» **Work request 1**
The article on rogue pharmaceutical ads on Bing lists the kinds of drug providers that the report counted as breaking US laws. Name each kind.
» **Work request 2**
Summarize the article on rogue pharmaceutical ads on Bing in two sentences.
» **Work request 3**
Carry on the article on rogue pharmaceutical ads on Bing from the point where it stops.

» **Passage provided**
++++

Fake Pharm Ads Flood Bing, Microsoft Benefits: Report

Dennis Faas's picture

Microsoft has been accused of failing to do enough to prevent rogue pharmaceutical ads on the results page of its new search engine, Bing. But the claim comes in a report from a group with a clear commercial interest and uses language which gives a misleading impression.

The authors of the report searched Bing for ten pharmaceutical products, covering a mix of drugs for sexually-related conditions and drugs with the potential to be abused. They then looked at the "sponsored search results" which appear on the right-hand side of the screen.

According to the authors, 89.7% of the drug providers which appeared in this section were definitely breaking US laws. Included were those selling prescription-only drugs without a prescription, those selling from unlicensed sources, those sourcing drugs from outside the US and those which are "otherwise deceptive or misleading". (Source: legitscript.com)

Microsoft Investigating Issue

Microsoft has responded by stating that "[they] take these claims very seriously and are currently investigating this issue."

Microsoft currently contracts a firm named PharmacyChecker to scrutinize advertisers of pharmaceutical products which apply to have paid ads appear on Bing. (Source: pcworld.com)

++++

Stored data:

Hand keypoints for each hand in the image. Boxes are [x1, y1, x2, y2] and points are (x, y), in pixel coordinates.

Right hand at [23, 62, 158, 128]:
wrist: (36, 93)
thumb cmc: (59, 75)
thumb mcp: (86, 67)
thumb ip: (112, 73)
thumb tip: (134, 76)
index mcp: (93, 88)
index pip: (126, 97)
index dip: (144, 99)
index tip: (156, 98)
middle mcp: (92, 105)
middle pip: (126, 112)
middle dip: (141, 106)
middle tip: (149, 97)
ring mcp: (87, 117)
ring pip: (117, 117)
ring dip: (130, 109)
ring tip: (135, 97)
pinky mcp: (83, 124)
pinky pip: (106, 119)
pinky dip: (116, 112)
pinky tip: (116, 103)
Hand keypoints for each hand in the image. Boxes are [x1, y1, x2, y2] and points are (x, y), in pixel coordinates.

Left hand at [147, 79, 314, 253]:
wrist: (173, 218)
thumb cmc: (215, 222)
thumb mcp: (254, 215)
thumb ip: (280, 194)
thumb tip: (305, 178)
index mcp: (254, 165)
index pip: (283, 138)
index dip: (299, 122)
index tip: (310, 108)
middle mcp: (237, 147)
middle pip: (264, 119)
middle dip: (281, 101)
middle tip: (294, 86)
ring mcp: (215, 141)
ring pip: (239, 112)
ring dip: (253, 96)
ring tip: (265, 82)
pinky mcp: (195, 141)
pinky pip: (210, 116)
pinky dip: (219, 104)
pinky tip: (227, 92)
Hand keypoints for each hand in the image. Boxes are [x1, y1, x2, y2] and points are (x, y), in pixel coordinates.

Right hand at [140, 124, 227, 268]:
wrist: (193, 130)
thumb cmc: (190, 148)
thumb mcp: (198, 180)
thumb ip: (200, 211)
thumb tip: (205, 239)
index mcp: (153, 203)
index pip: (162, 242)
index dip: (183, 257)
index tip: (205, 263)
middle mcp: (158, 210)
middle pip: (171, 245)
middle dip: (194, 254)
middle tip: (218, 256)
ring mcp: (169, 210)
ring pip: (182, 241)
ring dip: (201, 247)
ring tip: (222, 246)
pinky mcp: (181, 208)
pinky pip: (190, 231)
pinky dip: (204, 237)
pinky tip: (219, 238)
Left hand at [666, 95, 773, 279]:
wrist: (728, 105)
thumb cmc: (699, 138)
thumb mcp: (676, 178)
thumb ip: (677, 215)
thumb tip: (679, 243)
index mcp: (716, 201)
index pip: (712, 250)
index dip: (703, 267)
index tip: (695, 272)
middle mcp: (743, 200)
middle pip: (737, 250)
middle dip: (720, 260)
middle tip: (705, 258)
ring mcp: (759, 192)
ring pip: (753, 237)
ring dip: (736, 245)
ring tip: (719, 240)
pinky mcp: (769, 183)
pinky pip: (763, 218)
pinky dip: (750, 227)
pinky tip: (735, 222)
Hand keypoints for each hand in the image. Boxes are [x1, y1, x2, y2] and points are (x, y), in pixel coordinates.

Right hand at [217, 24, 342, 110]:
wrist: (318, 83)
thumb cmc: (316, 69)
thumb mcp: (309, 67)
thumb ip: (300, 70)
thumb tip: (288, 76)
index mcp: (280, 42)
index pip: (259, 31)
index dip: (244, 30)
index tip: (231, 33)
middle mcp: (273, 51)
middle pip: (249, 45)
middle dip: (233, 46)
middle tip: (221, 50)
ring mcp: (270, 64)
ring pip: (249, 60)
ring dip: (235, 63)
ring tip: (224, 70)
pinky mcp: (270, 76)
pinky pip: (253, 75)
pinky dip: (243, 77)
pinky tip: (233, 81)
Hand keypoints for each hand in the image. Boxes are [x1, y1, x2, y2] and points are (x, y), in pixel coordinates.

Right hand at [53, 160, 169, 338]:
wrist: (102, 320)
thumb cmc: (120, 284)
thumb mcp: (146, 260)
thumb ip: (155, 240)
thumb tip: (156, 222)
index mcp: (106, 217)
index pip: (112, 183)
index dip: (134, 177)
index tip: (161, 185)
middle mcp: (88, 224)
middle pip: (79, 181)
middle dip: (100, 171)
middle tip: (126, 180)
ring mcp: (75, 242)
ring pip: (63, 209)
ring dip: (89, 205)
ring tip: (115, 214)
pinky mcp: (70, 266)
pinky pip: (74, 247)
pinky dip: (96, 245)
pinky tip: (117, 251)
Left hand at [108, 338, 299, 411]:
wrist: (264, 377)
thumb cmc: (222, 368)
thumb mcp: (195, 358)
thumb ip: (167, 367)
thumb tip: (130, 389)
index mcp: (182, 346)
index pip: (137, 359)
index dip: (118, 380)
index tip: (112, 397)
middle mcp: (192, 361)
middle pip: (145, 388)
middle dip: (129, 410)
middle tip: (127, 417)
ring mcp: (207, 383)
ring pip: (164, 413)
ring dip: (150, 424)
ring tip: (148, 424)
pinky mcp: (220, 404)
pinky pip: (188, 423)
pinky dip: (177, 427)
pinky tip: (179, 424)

++++

» **Response 1**
- Those selling prescription-only drugs without a prescription
- Those selling from unlicensed sources
- Those sourcing drugs from outside the US
- Those that are "otherwise deceptive or misleading"

» **Response 2**
A report from a group with a clear commercial interest accuses Microsoft of not doing enough to stop rogue pharmaceutical ads on Bing, saying that 89.7% of the drug providers in the sponsored search results for ten products were definitely breaking US laws. Microsoft has said it takes the claims very seriously and is investigating, and it contracts a firm named PharmacyChecker to scrutinize pharmaceutical advertisers that apply for paid ads on Bing.

» **Response 3**
The problem with the report is that while the research is legitimate and raises an important point, the source is not unbiased. The report was produced by anti-spam firm KnujOn and LegitScript, a firm which also verifies legitimate online pharmacies, and thus is a commercial rival of PharmacyChecker.

Who is Sponsoring Whom?

The report repeatedly refers to the results being "sponsored" by Microsoft. This occurs consistently throughout the report, including phrases such as "Microsoft has been informed, in writing, that it is sponsoring rogue Internet pharmacies" and "Rogue Internet Pharmacies Sponsored by Microsoft".

The way the report uses the term appears as if it is the complete opposite of its intended meaning, and thus gives the impression that Microsoft actively condones or endorses the products that appear in the said ads.